The LG G Watch (model W100, codenamed Dory) is an Android Wear-based smartwatch announced and released by LG and Google on June 25, 2014. It was released along with the Samsung Gear Live as launch devices for Android Wear, a modified version of Android designed specifically for smartwatches and other wearables. It is compatible with all smartphones running Android 4.3 or higher that support Bluetooth LE. 

G Watch is, as of June 2014, only available in the United States and Canada at US$229 or in the United Kingdom for £159 on the Google Play Store. As of July 2014 the G Watch was also made available in Australia, France, Germany, India, Ireland, Italy, Japan, South Korea, and Spain.

The G Watch R is a variant featuring a round face and an OLED screen.

Hardware
The G Watch has IP67 certification for dust and water resistance. It has a user-replaceable buckle-based strap. The watch has no buttons.

____________________

** Work order a **
Copy out the records from their start through the line containing "מתפספסים אל מול עינינו מבלי שנראה", and leave the pictures out of your answer.

____________________

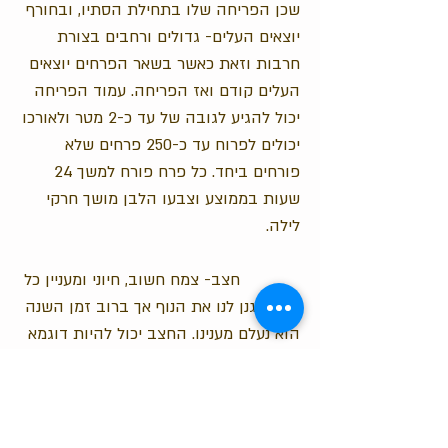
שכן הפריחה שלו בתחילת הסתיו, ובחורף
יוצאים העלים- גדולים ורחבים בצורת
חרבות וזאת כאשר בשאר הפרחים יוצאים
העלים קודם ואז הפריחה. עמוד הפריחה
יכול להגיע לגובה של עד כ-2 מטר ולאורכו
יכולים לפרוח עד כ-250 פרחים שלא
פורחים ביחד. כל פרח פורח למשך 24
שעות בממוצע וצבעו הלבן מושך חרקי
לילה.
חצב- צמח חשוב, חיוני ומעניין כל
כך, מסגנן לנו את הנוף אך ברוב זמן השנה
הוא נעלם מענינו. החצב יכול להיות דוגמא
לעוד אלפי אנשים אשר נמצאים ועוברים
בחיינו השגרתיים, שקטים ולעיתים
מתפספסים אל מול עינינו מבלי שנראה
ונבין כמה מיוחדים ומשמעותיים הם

____________________

** Work order b **
In the smartwatch text, what does the G Watch hold IP67 certification for?

** Reply a **
שכן הפריחה שלו בתחילת הסתיו, ובחורף
יוצאים העלים- גדולים ורחבים בצורת
חרבות וזאת כאשר בשאר הפרחים יוצאים
העלים קודם ואז הפריחה. עמוד הפריחה
יכול להגיע לגובה של עד כ-2 מטר ולאורכו
יכולים לפרוח עד כ-250 פרחים שלא
פורחים ביחד. כל פרח פורח למשך 24
שעות בממוצע וצבעו הלבן מושך חרקי
לילה.
חצב- צמח חשוב, חיוני ומעניין כל
כך, מסגנן לנו את הנוף אך ברוב זמן השנה
הוא נעלם מענינו. החצב יכול להיות דוגמא
לעוד אלפי אנשים אשר נמצאים ועוברים
בחיינו השגרתיים, שקטים ולעיתים
מתפספסים אל מול עינינו מבלי שנראה

** Reply b **
The G Watch's IP67 certification is for dust and water resistance.